* Work instructions
A. Please answer these questions about the FLP assets passage, marking each answer (i), (ii), (iii) to match:
(i) Which code section is cited for the rule that partnership assets must relate to a trade or business, investment, or income-producing venture?
(ii) What two assets does the passage say an FLP should not hold?
(iii) Where do the authors prefer that the nontax reasons for the partnership be documented?
B. Write the next part of the FLP assets passage, picking up after its final sentence.

* Reading text
☆ ☆ ☆ ☆ ☆ ☆ ☆

Some assets are better suited than others for an FLP. Assets held by a partnership must be related to a trade or business, investment, or income-producing venture [IRC Sec. 7701(a)(2)]. Therefore, an FLP should not hold such assets as the family home or personal jewelry.
Marketable Securities. Investment assets, such as stocks, bonds, and mutual fund shares are generally good assets for an FLP. Some advisers have recommended that clients fund FLPs solely with marketable securities, primarily to obtain valuation discounts for gift tax purposes. Understandably, the IRS is quite concerned about this technique and would like to curtail its use. The authors strongly recommend that the adviser and client carefully document the nontax reasons for the partnership’s existence (such as taking advantage of investment opportunities), preferably in the partnership agreement.

☆ ☆ ☆ ☆ ☆ ☆ ☆

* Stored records
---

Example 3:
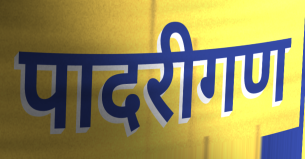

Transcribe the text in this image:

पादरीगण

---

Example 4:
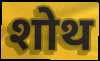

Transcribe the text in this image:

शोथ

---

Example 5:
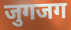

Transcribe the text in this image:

☆ ☆ ☆ ☆ ☆ ☆ ☆

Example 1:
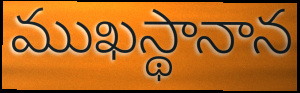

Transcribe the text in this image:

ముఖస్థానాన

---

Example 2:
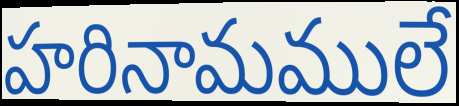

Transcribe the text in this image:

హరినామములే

☆ ☆ ☆ ☆ ☆ ☆ ☆

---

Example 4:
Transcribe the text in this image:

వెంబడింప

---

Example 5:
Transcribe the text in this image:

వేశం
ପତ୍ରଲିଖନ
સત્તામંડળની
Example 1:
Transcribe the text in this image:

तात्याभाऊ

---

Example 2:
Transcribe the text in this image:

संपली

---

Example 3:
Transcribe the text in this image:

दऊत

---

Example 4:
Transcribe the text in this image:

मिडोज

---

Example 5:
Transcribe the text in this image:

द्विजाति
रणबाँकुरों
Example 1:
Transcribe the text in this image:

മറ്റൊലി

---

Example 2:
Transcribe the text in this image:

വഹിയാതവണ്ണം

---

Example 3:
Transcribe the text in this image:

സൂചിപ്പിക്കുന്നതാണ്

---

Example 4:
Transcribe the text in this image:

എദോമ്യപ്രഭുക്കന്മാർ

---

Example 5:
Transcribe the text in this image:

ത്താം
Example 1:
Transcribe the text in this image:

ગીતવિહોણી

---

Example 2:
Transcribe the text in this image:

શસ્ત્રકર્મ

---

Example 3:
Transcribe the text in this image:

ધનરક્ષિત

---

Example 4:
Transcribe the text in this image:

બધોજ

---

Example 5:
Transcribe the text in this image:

☆ ☆ ☆ ☆ ☆ ☆ ☆

* Final answers
A.
(i) IRC Sec. 7701(a)(2)
(ii) The family home and personal jewelry
(iii) In the partnership agreement

B.
Generally, if more than 80% of the partnership’s assets are held for
investment and are in the form of stocks and securities (including money,
foreign currency, futures contracts, and derivatives), mutual fund shares, and
REIT units, the partnership may be classified as an investment company under IRC
Sec. 721(b). If the partnership is treated as an investment company, the
contribution of investment property will be treated as a sale by the
contributing partner. However, this rule only applies if the capitalization of
the partnership results in a diversification of the assets owned by the
partners. Thus, it may not be an issue for many FLPs, where all property is
effectively contributed by one partner (the parent) with subsequent gifts of
limited partner interests to family members, because no diversification is
achieved. The same would be true if jointly-owned (or community) property was
contributed by a married couple, in exchange for their partnership interests.
3002.24 Real Estate. Ordinarily, real property, including mineral interests (but
not the client’s personal residence), is appropriate for funding an FLP.
However, the client should evaluate any risk, such as environmental risk or the
risk associated with oil and gas working interests, when funding an FLP.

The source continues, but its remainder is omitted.